Yeni arayüze ek olarak yeni tv aynı zamanda iOS’ten devşirilmiş tvOS adlı yeni bir işletim sistemine sahip. Bu açıdan yine tanıdık geliyor olsa da, aslında iPhone veya iPad’e göre çok daha farklı bir ekranda (hem çok kocaman hem de dokunmatik değil) çalışıyor olması, farklılıkları da beraberinde getiriyor.
Yeni işletim sistemi olan tvOS’un belki de en büyük farkı ise artık tv için de bir App Store’un olması. Yani geliştiriciler artık televizyonda görüntülenebilecek, tv’ye yüklenebilecek uygulamalar geliştirebiliyor olacak.
App Store’dan detaylıca bahsedeceğiz, ancak şimdilik işletim sisteminin özelliklerinden devam edelim…
Sinematik Ekran Koruyucular
Apple’ın tıpkı 2010’daki ilk iPad lansmanında olduğu gibi “ekran koruyucu” tanıtması komik gibi gelse de, aslında yeni tv için oldukça hoş bir özellik olduğunu söyleyebilirim.
Apple, yüksek kalitede video formatındaki ekran koruyucular ile tv kullanılmadığı zaman çok şık görüntülerle bizi karşılamasını sağlamış. Gerek bulutların üzerinde, gerekse San Francisco’daki Golden Gate köprüsü olsun, günün saatine göre değişen çok hoş görüntüler olduğunu ve etkileyici olduğunu söyleyebilirim.
2. Yeni Kumanda
Bir diğer yenilik ise tv’nin kumandasında. Önceki nesile göre biraz daha büyüyen kumanda ele daha iyi oturuyor diyebilirim.
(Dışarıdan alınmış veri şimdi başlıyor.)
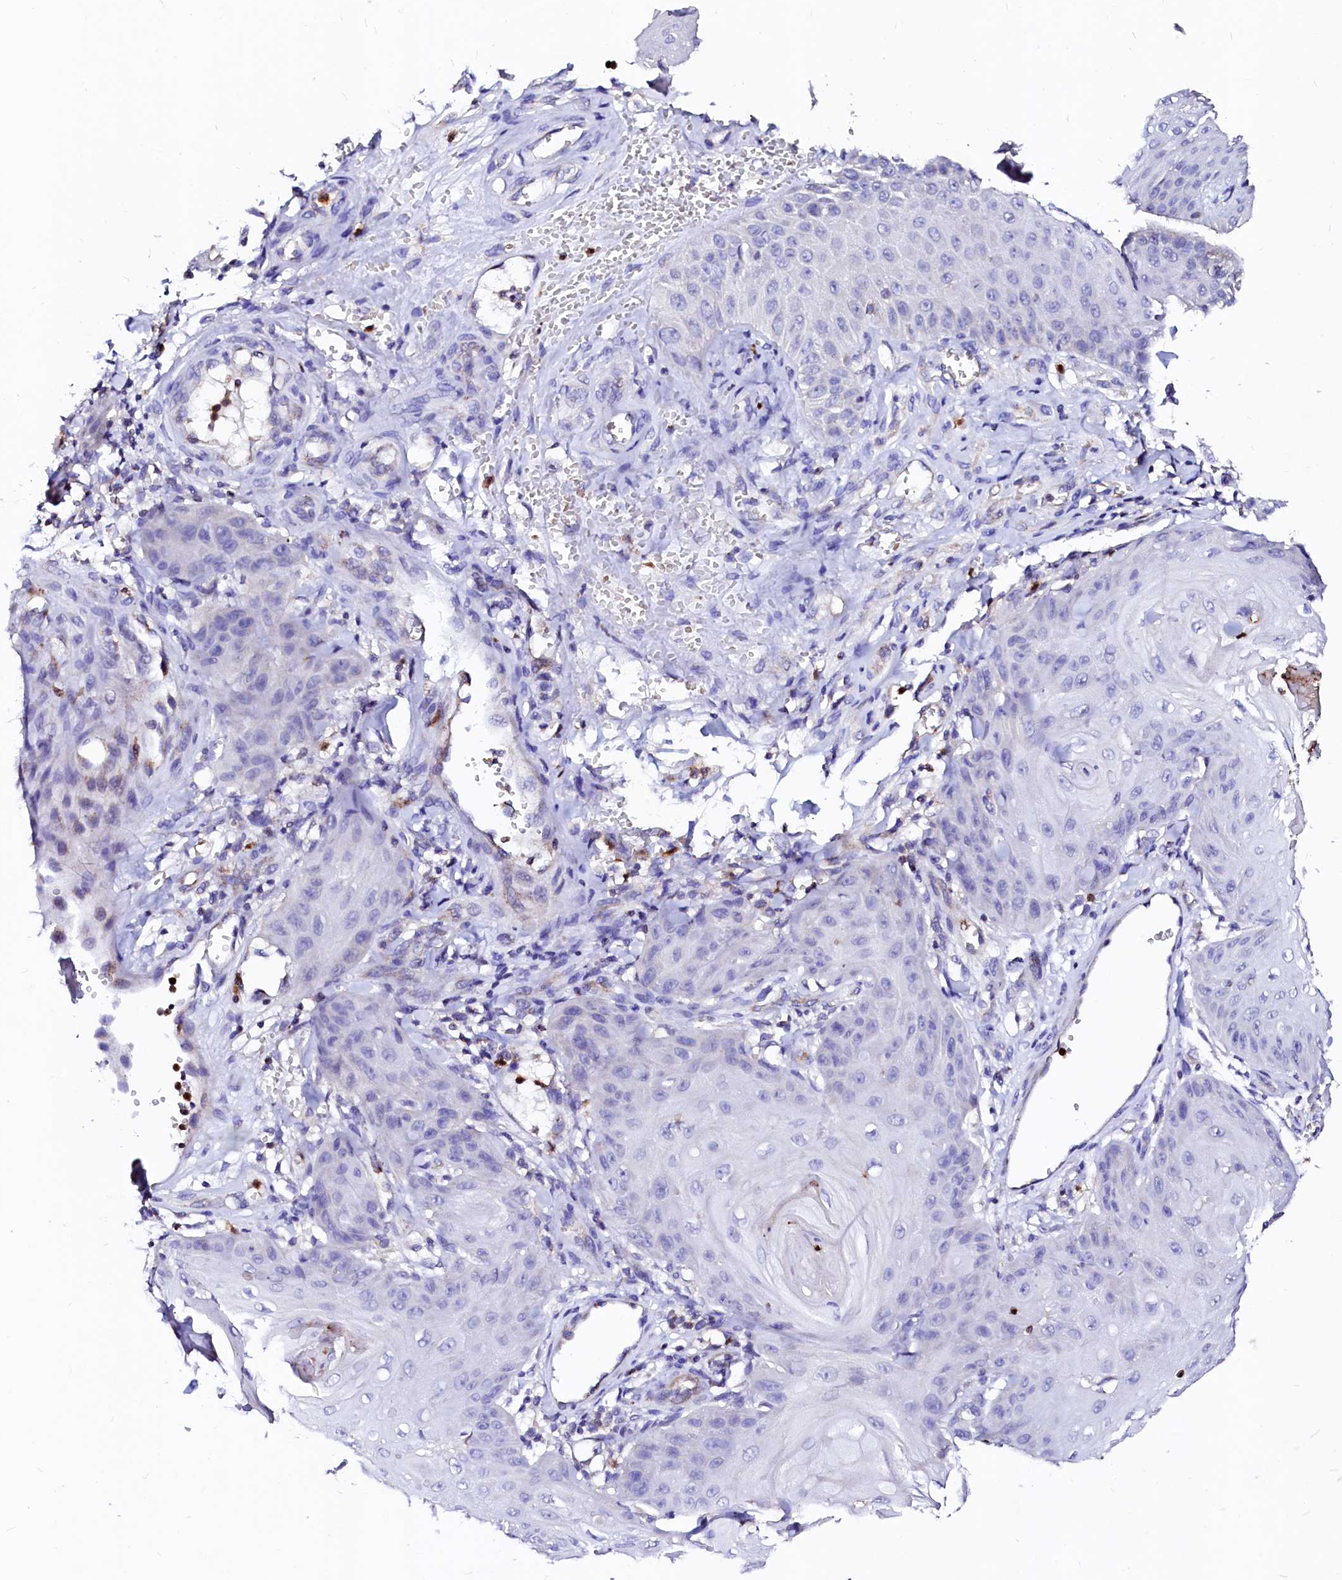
{"staining": {"intensity": "negative", "quantity": "none", "location": "none"}, "tissue": "skin cancer", "cell_type": "Tumor cells", "image_type": "cancer", "snomed": [{"axis": "morphology", "description": "Squamous cell carcinoma, NOS"}, {"axis": "topography", "description": "Skin"}], "caption": "Micrograph shows no significant protein positivity in tumor cells of squamous cell carcinoma (skin).", "gene": "RAB27A", "patient": {"sex": "male", "age": 74}}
Ön tarafta dokunmatik ve basıldığında tıklanabilir bir yüzey varken (aslında Trackpad gibi ama adı Touch Surface), orta kısımda bazı yeni tuşlarla birlikte karşımıza tamamen yenilenmiş bir kumanda çıkıyor.
İlk başta alışması biraz zaman alsa da, dokunmatik yüzeyi kullanarak çok daha kolay bir şekilde tv arayüzünde dolaşmak ve seçim yapmak mümkün. Birkaç saatlik kullanım sonrasında insanın eli alışıyor.
Hızlı hareketler yaparak kolayca en sağa veya en sola gitmek mümkün oluyorken, ufak hareketlerle kare kare ilerlemek veya bir yana geçmek de mümkün. Bu açıdan bakıldığında yeni kumanda inanılmaz pratiklik sağlıyor. İleri/geri sarma tuşlarına elveda…
Kumanda üzerinde 6 tane tuş yer alıyor:
- Menu
- Ana ekran
- Arama (Siri)
- Oynat/Durakla
- Ses yükselt ve azalt
İşin daha da ilginç ve pratik yanı, kumanda sayesinde televizyonumuzu ve televizyonumuzun sesini de açıp kapatabiliyoruz. Yani Apple, evdeki kumanda kaosuna da bir dur demek için çabalamış.
Ayrıca dahili pili olduğu için en altındaki Lightning girişi sayesinde de pili azaldığı zaman kolayca şarj etmek mümkünoluyor.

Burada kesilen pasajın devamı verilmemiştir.